Thursday, April 10, 2014

Iran and the Convention on Nuclear Safety

  1. to achieve and maintain a high level of nuclear safety worldwide through the enhancement of national measures and international co-operation including, where appropriate, safety-related technical co-operation
  2. to establish and maintain effective defences in nuclear installations against potential radiological hazards in order to protect individuals, society and the environment from harmful effects of ionizing radiation from such installations; 
  3. to prevent accidents with radiological consequences and to mitigate such consequences should they occur.

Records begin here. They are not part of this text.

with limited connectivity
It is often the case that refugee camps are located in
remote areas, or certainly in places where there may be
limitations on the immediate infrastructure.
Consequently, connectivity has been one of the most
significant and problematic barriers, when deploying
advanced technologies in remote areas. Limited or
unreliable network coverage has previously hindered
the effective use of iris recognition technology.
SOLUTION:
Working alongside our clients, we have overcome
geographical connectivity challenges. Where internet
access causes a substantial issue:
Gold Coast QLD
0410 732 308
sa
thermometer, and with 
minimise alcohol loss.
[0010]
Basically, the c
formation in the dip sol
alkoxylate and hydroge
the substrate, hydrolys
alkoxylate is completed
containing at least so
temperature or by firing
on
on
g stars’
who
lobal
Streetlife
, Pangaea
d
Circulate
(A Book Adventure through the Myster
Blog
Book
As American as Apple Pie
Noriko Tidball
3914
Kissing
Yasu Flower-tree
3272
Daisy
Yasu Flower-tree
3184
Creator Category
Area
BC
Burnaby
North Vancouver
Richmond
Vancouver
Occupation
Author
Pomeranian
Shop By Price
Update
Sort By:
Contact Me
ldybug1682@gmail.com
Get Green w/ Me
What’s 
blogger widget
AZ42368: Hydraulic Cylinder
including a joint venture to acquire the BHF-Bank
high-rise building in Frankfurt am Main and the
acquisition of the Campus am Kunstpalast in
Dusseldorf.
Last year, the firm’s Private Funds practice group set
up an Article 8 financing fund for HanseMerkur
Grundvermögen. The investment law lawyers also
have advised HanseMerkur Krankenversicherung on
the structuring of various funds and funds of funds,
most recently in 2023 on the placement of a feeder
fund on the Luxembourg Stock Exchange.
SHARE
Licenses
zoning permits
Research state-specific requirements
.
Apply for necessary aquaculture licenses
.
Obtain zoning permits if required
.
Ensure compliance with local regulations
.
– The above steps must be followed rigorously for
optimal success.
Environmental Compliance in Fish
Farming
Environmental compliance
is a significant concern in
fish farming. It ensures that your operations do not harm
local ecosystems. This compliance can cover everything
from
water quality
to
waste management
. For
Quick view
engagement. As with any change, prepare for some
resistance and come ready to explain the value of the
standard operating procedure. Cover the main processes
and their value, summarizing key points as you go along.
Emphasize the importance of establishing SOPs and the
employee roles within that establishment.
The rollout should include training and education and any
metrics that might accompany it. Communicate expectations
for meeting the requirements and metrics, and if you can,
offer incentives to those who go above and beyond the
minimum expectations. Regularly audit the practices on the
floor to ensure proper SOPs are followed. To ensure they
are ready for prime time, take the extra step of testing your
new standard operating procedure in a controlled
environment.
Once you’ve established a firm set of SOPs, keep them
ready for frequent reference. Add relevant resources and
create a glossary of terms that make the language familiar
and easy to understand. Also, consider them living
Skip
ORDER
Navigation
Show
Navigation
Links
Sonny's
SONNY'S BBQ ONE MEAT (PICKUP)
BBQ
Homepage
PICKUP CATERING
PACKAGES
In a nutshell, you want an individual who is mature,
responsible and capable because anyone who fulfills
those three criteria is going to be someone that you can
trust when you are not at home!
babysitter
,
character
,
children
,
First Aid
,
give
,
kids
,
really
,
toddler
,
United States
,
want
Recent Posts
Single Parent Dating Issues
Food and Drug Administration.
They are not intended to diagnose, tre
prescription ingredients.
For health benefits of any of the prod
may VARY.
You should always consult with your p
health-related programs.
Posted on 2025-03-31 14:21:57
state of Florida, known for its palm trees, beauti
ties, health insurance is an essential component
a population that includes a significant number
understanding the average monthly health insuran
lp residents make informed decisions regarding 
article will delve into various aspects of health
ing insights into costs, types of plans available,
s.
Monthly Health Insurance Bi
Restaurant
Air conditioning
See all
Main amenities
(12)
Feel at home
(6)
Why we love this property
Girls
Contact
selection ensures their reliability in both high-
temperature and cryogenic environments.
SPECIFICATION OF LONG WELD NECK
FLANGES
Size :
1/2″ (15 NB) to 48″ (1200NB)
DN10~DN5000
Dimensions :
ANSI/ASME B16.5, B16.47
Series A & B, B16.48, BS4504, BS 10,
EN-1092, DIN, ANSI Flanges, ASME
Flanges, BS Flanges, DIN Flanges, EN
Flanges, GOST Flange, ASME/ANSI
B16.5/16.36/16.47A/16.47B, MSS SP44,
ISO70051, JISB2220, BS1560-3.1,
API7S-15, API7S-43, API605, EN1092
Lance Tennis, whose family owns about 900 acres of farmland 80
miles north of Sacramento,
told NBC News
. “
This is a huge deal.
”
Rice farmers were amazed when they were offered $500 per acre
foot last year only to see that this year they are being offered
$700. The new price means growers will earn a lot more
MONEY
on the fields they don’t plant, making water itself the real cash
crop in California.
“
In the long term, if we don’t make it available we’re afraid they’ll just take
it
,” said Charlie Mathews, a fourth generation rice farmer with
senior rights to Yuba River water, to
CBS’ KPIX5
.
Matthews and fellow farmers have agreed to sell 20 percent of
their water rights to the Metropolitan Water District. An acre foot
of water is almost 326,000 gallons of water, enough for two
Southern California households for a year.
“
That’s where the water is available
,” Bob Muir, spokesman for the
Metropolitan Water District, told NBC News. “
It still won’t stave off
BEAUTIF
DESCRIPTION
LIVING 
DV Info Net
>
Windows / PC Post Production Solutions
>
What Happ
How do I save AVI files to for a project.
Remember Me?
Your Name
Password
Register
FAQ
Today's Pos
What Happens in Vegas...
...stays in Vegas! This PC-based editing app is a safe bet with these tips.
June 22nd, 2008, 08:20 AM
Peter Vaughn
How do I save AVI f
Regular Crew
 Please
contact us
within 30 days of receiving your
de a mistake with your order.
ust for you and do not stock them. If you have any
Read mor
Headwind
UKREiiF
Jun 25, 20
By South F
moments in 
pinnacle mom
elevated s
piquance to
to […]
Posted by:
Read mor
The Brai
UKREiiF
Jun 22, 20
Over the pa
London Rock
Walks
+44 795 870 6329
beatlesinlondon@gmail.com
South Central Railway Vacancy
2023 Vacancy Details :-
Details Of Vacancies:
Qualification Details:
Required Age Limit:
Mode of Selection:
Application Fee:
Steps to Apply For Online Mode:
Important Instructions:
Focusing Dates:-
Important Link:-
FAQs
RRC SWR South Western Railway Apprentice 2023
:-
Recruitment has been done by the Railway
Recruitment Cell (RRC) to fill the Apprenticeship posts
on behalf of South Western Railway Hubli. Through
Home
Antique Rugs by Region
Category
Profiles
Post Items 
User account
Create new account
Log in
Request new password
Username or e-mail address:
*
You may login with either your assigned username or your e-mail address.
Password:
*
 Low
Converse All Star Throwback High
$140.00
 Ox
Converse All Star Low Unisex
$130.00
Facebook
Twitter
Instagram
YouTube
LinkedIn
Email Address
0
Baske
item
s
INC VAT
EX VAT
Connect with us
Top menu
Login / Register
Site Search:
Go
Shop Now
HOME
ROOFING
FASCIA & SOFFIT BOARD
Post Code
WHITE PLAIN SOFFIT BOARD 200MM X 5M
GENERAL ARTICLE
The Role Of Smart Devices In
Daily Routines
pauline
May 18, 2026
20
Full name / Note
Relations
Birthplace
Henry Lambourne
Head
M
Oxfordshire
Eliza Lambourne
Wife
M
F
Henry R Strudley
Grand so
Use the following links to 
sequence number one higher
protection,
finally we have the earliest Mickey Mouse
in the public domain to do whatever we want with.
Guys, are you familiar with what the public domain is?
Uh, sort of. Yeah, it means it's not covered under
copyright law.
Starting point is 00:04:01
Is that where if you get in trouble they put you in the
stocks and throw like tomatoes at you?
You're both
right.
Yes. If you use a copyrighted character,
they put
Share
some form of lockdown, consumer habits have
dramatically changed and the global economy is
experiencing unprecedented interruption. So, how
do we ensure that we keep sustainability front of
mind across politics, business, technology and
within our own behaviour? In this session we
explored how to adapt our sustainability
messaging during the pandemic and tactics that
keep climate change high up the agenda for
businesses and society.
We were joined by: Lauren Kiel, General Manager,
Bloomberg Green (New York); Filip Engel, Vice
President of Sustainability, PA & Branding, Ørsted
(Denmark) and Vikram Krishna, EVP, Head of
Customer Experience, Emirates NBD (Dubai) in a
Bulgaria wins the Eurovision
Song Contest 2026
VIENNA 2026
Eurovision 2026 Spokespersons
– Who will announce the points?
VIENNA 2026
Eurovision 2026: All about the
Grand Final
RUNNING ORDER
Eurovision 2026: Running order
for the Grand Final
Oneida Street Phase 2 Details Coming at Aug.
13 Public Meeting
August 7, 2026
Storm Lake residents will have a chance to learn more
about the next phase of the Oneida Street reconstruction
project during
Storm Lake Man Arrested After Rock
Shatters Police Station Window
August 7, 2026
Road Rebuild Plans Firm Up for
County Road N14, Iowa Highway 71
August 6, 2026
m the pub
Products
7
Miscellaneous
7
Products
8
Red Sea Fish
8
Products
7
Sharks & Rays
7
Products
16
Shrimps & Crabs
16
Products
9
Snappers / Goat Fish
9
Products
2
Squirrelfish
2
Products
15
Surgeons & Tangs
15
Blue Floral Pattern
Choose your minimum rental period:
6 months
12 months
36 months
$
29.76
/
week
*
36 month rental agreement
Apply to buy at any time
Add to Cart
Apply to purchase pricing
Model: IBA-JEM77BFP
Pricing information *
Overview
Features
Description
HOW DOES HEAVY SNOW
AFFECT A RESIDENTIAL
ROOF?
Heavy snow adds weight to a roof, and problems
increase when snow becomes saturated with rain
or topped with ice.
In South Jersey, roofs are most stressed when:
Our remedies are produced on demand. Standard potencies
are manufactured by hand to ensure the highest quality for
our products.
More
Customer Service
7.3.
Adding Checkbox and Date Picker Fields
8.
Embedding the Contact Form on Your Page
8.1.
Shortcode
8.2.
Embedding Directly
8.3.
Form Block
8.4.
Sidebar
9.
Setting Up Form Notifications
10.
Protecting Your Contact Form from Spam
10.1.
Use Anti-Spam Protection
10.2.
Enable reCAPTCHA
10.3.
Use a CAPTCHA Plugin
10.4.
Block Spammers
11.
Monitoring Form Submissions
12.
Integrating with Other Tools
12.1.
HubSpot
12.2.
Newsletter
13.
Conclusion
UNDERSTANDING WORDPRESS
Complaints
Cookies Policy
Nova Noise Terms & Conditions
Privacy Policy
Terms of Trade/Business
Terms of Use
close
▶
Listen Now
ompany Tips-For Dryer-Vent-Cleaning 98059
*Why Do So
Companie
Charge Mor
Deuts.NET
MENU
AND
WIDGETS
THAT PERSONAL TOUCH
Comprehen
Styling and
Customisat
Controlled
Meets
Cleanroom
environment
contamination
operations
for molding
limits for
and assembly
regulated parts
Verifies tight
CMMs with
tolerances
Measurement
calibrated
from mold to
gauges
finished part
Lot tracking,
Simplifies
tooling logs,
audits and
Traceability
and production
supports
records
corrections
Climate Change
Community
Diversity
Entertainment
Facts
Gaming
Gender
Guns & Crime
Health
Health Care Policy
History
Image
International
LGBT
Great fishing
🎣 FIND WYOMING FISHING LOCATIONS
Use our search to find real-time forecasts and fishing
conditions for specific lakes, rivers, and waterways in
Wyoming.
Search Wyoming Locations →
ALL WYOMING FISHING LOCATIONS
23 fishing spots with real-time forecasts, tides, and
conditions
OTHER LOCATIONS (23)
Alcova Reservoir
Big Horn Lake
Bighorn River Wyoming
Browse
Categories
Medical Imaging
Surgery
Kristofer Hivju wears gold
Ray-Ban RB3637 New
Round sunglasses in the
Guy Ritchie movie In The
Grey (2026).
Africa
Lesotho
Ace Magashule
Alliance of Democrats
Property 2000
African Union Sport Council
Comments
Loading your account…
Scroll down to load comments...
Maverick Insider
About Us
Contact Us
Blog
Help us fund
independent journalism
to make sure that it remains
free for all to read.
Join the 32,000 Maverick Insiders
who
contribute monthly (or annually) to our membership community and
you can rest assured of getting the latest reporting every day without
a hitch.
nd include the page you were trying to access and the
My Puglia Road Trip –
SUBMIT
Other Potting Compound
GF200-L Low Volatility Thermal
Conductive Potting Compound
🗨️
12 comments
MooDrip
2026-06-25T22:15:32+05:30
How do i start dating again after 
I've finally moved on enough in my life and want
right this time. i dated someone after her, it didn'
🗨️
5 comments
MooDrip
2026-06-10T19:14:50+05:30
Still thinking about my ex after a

After the disaster at Chernobyl in 1986, it became clear that there needed to be better international cooperation in establishing safety standards for nuclear facilities, especially power plants. A series of international treaties aimed at reducing the risk of a nuclear accident were established following this catastrophe. One of the most significant of these is the Convention on Nuclear Safety (CNS). The Convention on Nuclear Safety was adopted in 1994, and like many other nuclear treaties is governed by the IAEA. There are 76 parties to the convention, including Belarus, Egypt, India, Israel, Pakistan, Saudi Arabia and Syria. Unlike many other international treaties, the CNS is set up as an incentive-based program. This convention is aimed at sharing safety techniques and protocols among the international community so that the risk of a nuclear accident decreases, and in the event of an accident, the effects are mitigated by increased awareness and preparedness. This treaty has been signed or ratified by every country with a nuclear power plant (there are 34 countries with nuclear power plants), with one exception.

Iran, despite it's insistence that its nuclear program is civilian, and entirely without military capability, has not signed or ratified the CNS. Even though in early 2013 the Iranian ambassador to the United Nations indicated that his country has been working to join the treaty, this has still not happened. While Chernobyl is now a distant memory for many, the Fukushima nuclear accident is a recent reminder of the importance of proper nuclear safety standards, and international cooperation to prevent catastrophic damage to the environment and to civilization.

Iran is one of the more prominent members of the Non-Aligned Movement, and does not always fully embrace the international community, especially the Western-dominated institutions. However, with others in a similar situation being a part of the CNS (Belarus and Syria are perhaps the best examples), Iran’s absence is even more curious. If Iran is trying to make a point and not conform to Western hegemony, why have these other countries acquiesced?

Iran may be concerned with spies taking information shared through a treaty such as the CNS, especially relating to the facilities at Arak, Fordow, and Natanz (some believe that the IAEA serves Western intelligence). However, the CNS is ONLY applicable to land-based civilian nuclear power plants, which does not include enrichment facilities, or other sensitive nuclear installations. Additionally, the CNS has clauses included in the text protecting information including: “personal data; information protected by intellectual property rights or by industrial or commercial confidentiality; and information relating to national security or to the physical protection of nuclear materials or nuclear installations”. 

The only reason that I can imagine why Iran would not want to sign the Convention on Nuclear Safety has to do with Article 6, which is as follows: '…the Contracting Party shall ensure that all reasonably practicable improvements are made as a matter of urgency to upgrade the safety of the nuclear installation. If such upgrading cannot be achieved, plans should be implemented to shut down the nuclear installation as soon as practically possible. The timing of the shut-down may take into account the whole energy context and possible alternatives as well as the social, environmental and economic impact.' From this, one can see the potential problem for Iran if the plant at Bushehr would have to be shut-down (temporarily or permanently). This would be both a significant blow to the prestige of the country and its scientists, and would also severely undermine the state’s PR campaign trying to assert it’s right to peaceful nuclear technologies. 

So why exactly has Iran not signed the CNS? What possible reasons do they have for not joining this treaty? Or on the other hand, what reasons does Iran have to join the treaty? Politics is about perception, why isn’t Iran taking advantage of a situation where they could get an easy win, deflecting criticism of their nuclear program? Are they saving this as an option for later?

The reasoning behind Iran’s refusal to join the Convention on Nuclear Safety remain unclear. The simple act of joining this treaty would allay fears that Iran’s stated desire for a civilian nuclear program is not genuine. It would also increase the possibilities for Iran to reintegrate itself into the international community. There are plenty of issues to argue over in the United Nations General Assembly, disaster prevention and relief should be a given.